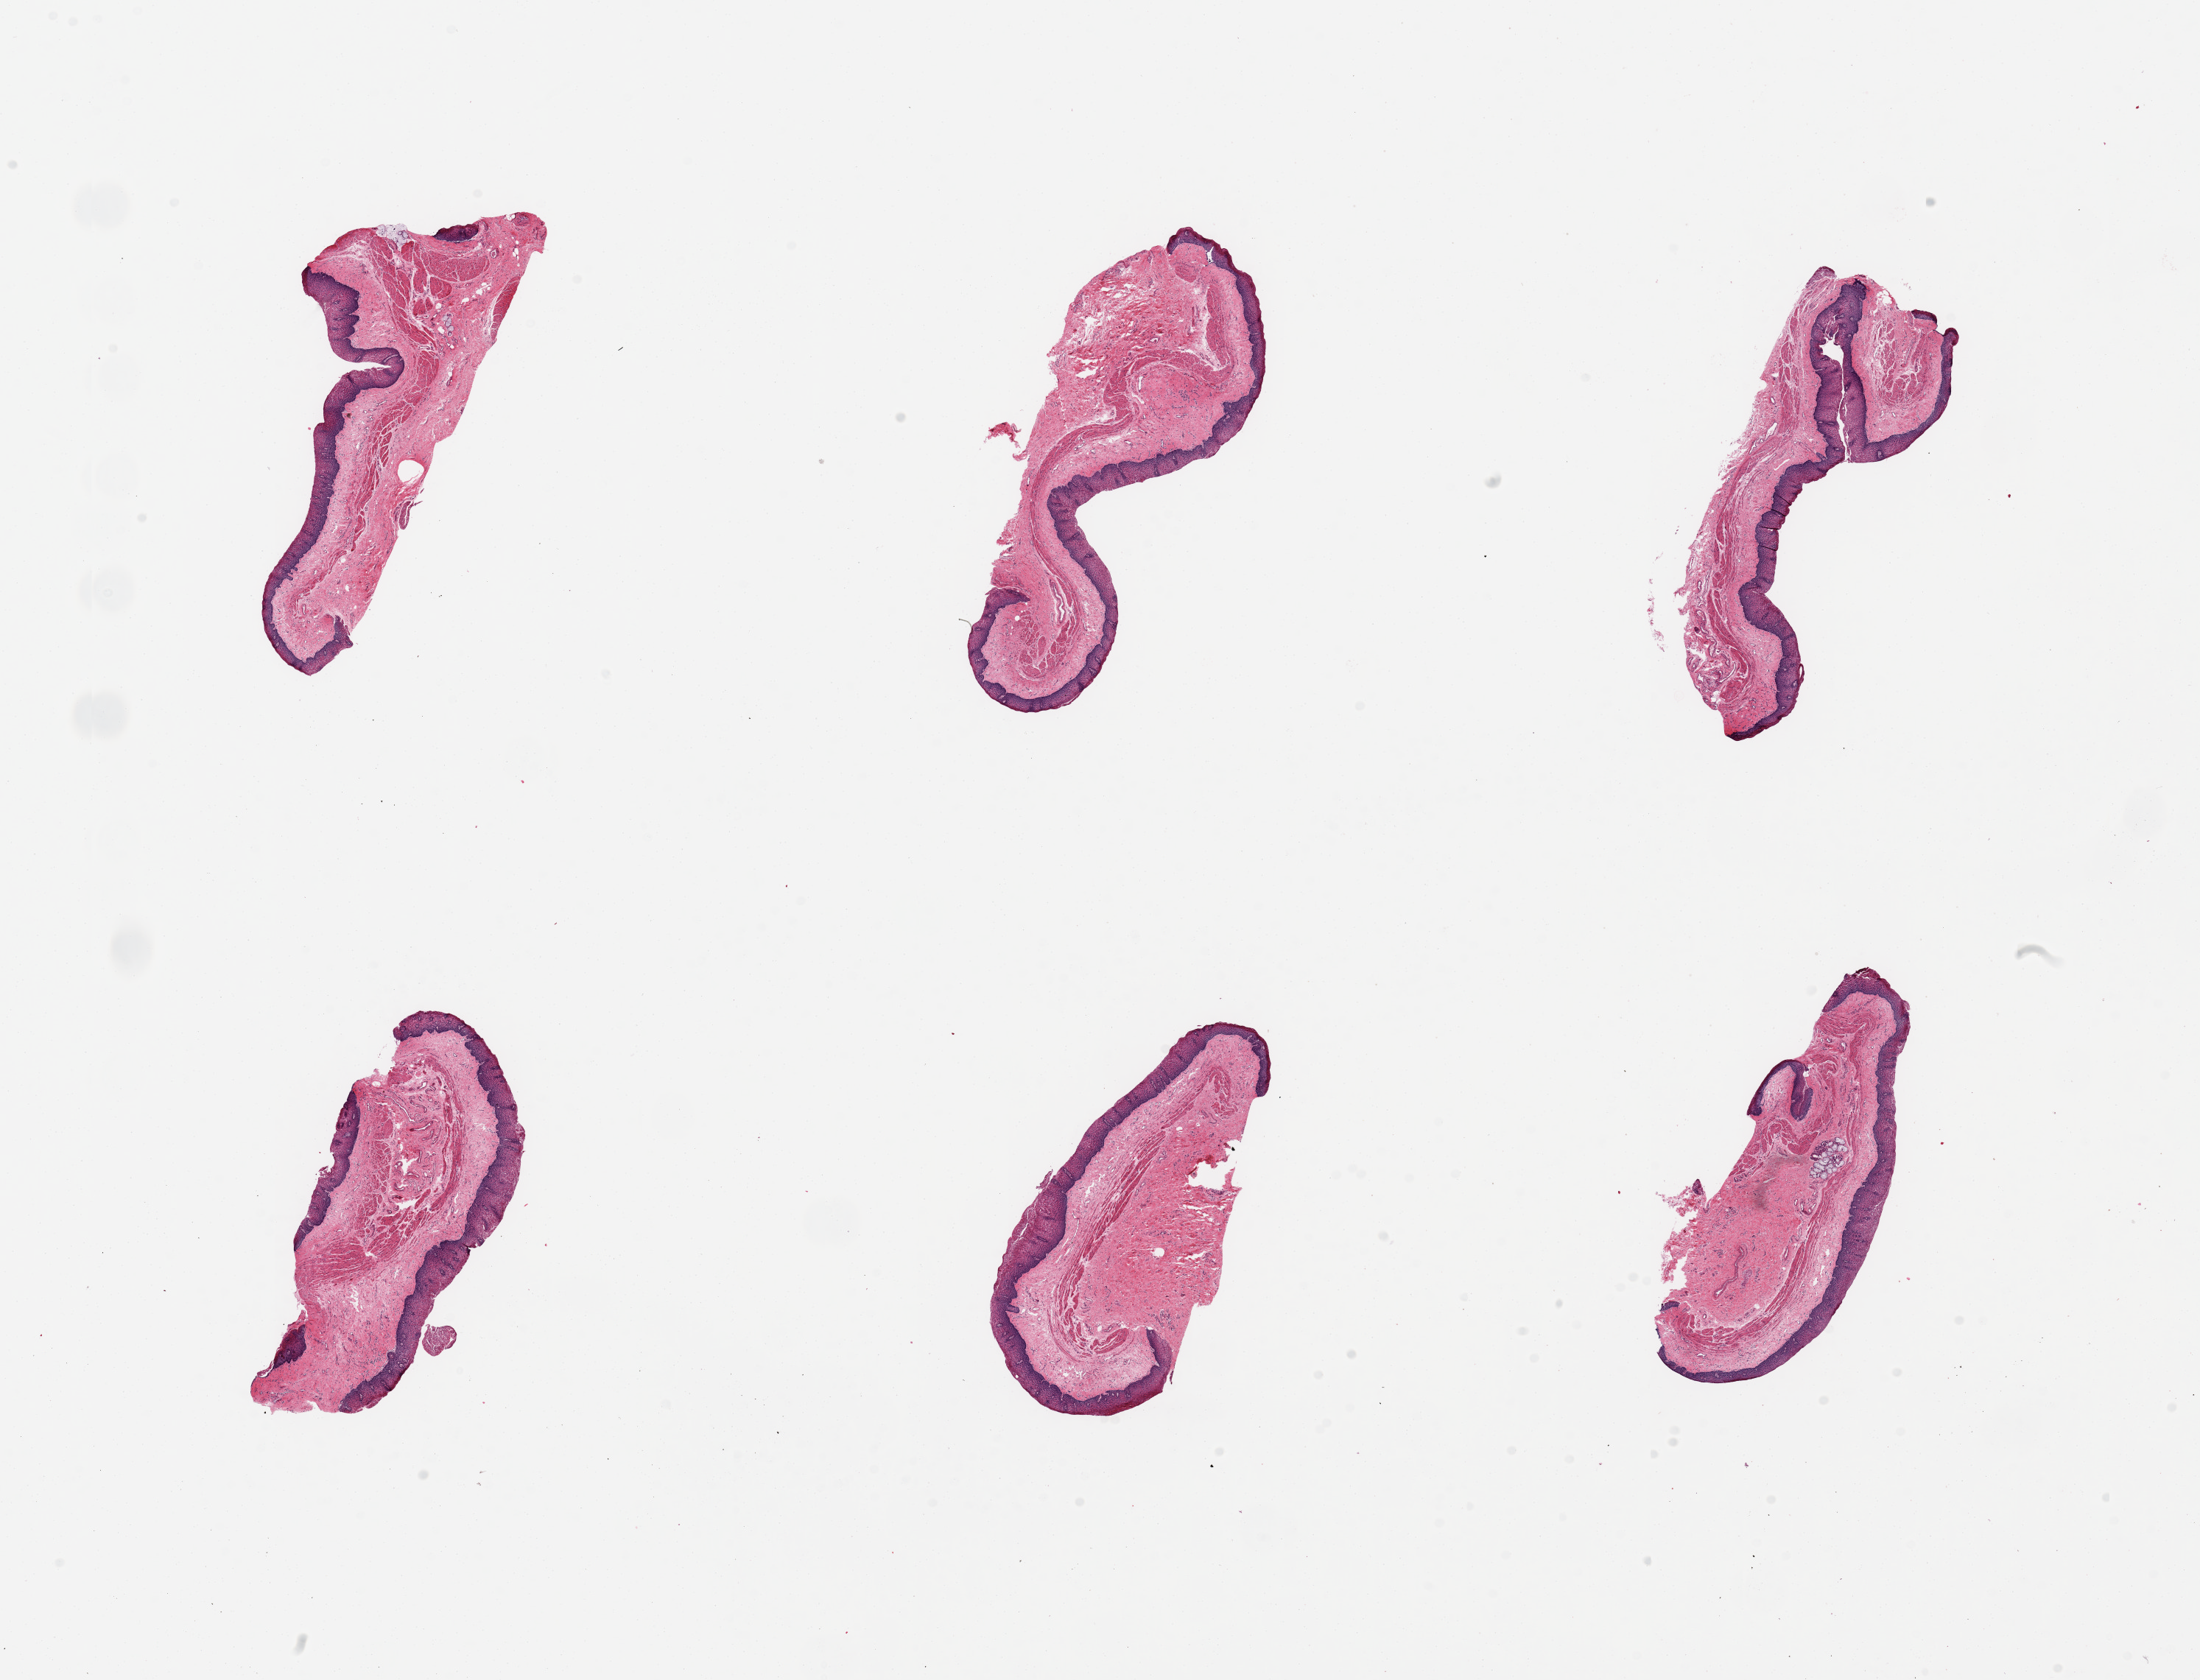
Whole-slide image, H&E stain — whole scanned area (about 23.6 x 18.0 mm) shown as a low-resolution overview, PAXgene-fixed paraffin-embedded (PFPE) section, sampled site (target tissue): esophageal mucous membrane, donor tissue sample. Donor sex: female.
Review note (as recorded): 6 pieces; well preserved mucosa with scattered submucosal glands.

● ● ● ● ● ● ●

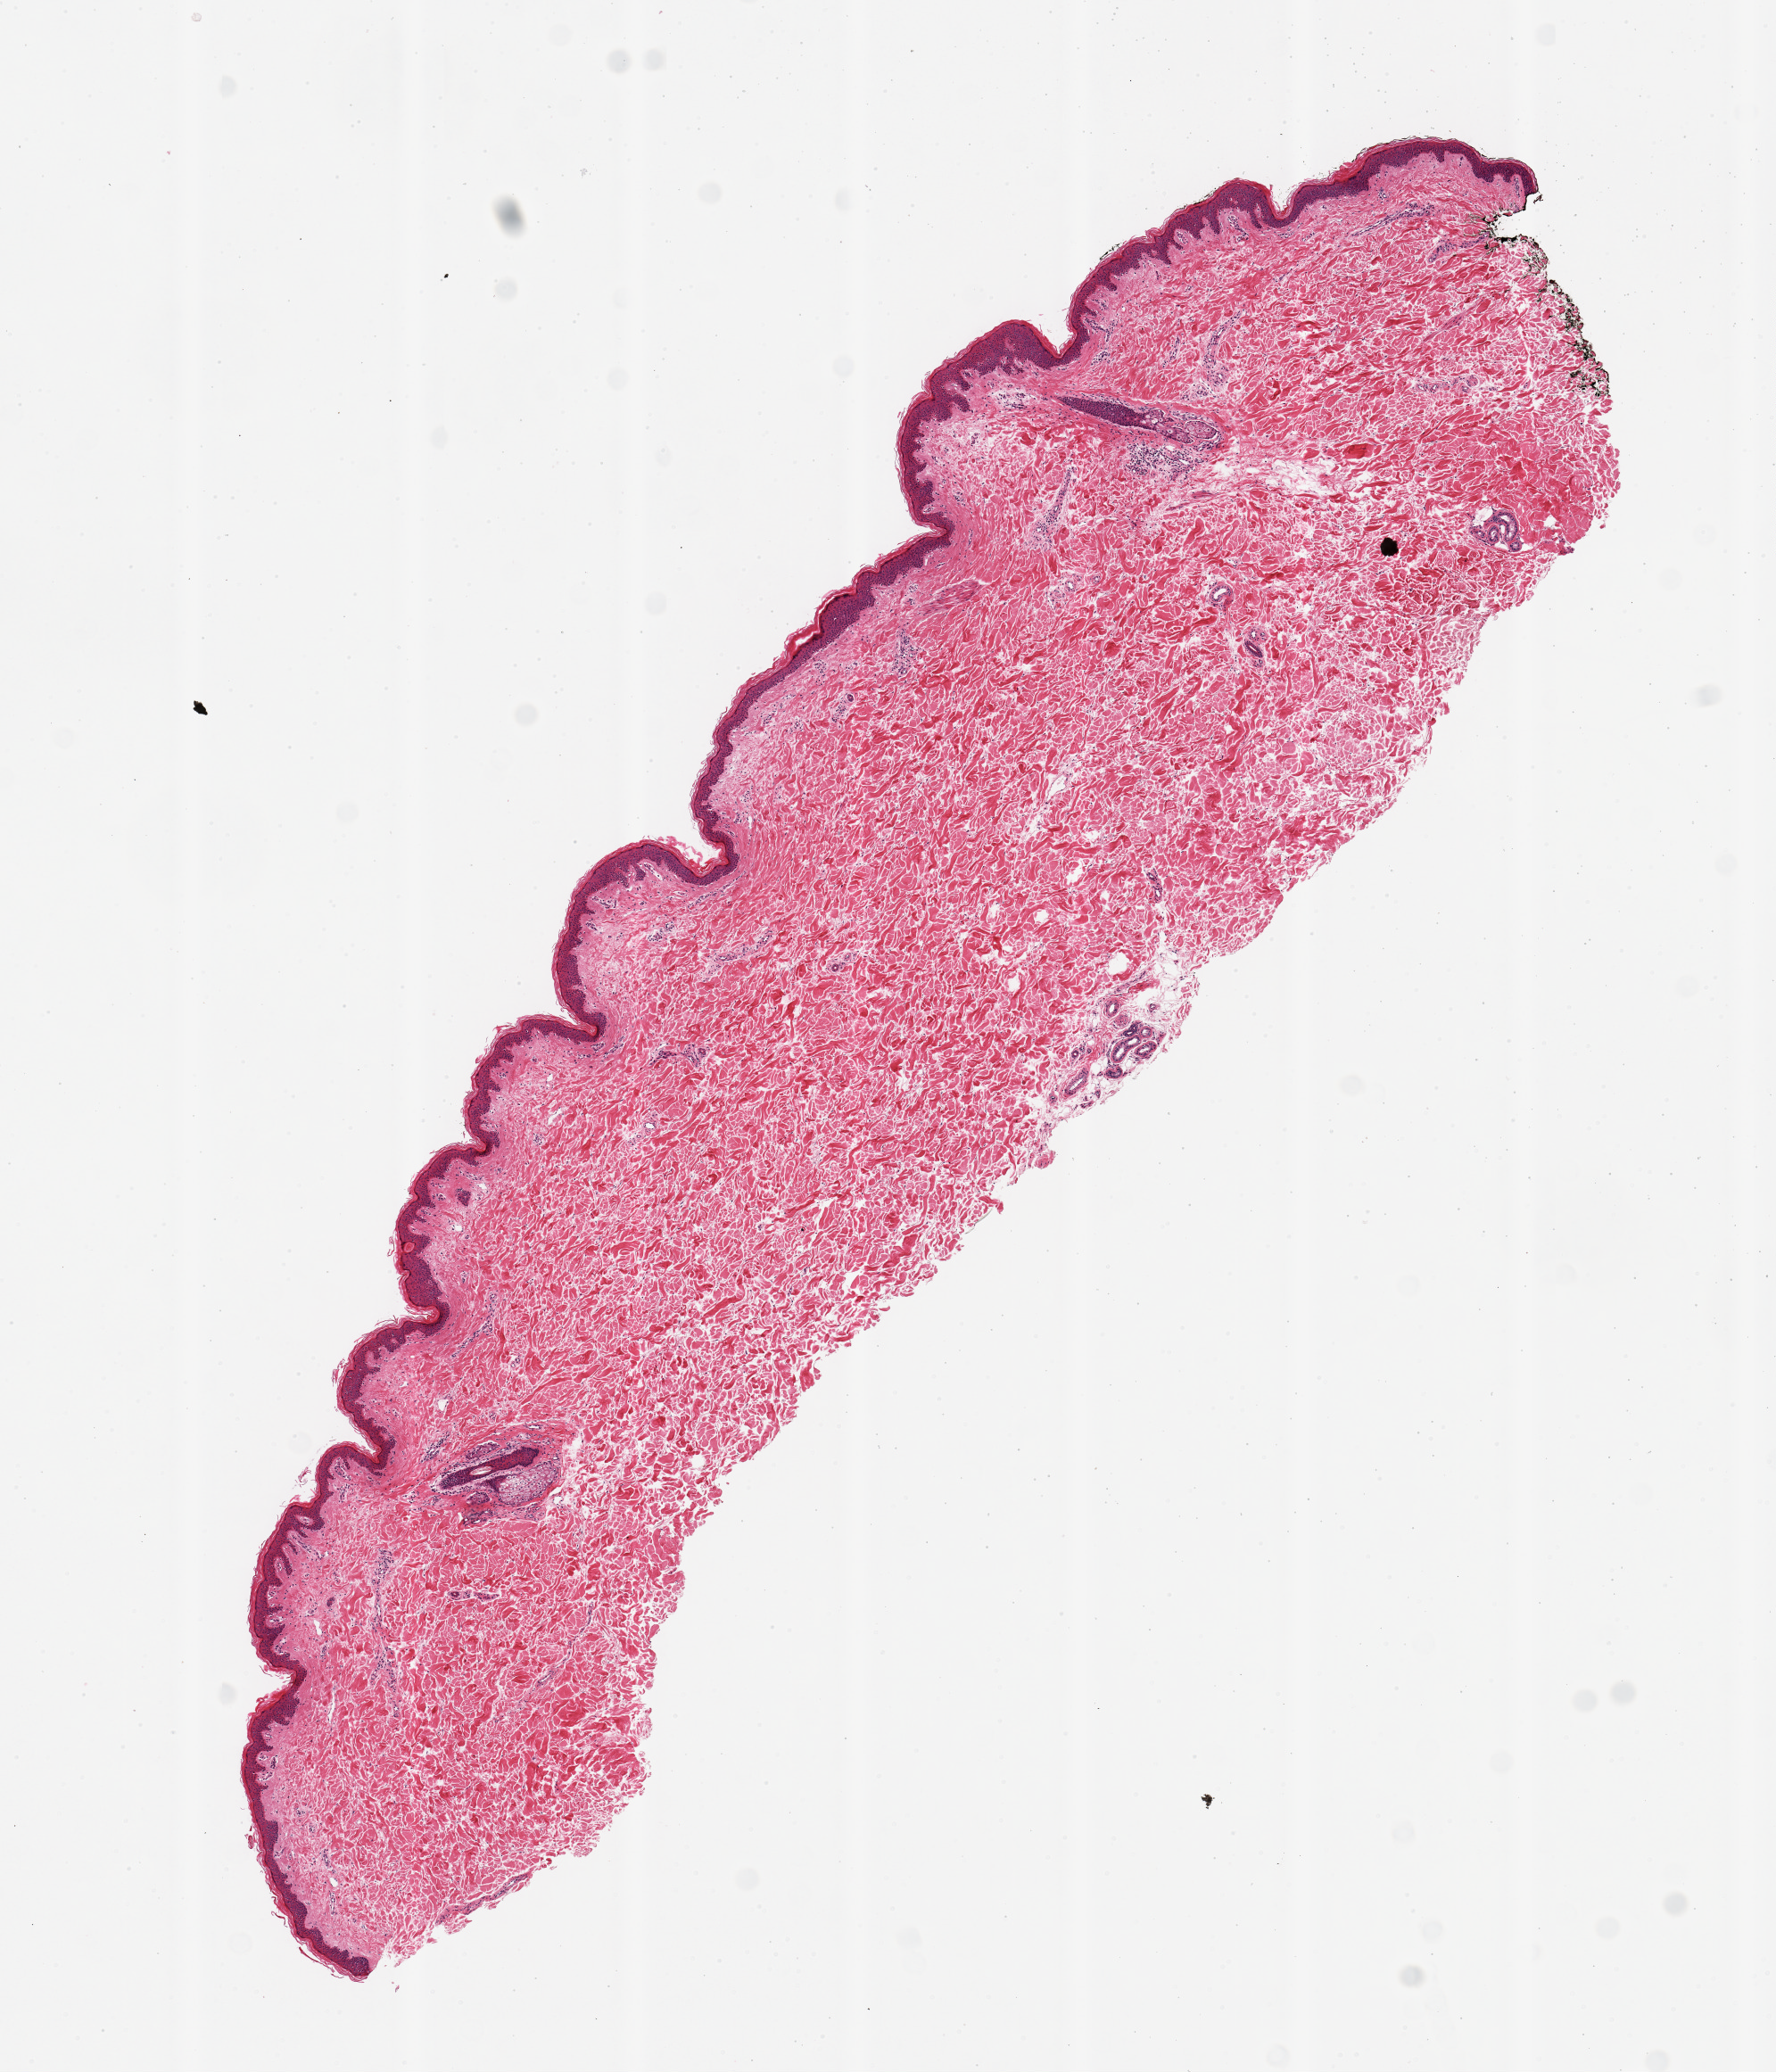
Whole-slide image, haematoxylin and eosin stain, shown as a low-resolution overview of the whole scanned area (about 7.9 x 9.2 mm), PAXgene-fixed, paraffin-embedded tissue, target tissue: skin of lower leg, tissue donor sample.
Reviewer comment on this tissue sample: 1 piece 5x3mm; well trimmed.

● ● ● ● ● ● ●

Problem to work on:
Working from the data above, extract solely the lines from the one containing "Whole-slide image, H&E" through the one containing "Review note (as", exactly as they appear, both included.

Answer to the exercise:
Whole-slide image, H&E stain — whole scanned area (about 23.6 x 18.0 mm) shown as a low-resolution overview, PAXgene-fixed paraffin-embedded (PFPE) section, sampled site (target tissue): esophageal mucous membrane, donor tissue sample. Donor sex: female.
Review note (as recorded): 6 pieces; well preserved mucosa with scattered submucosal glands.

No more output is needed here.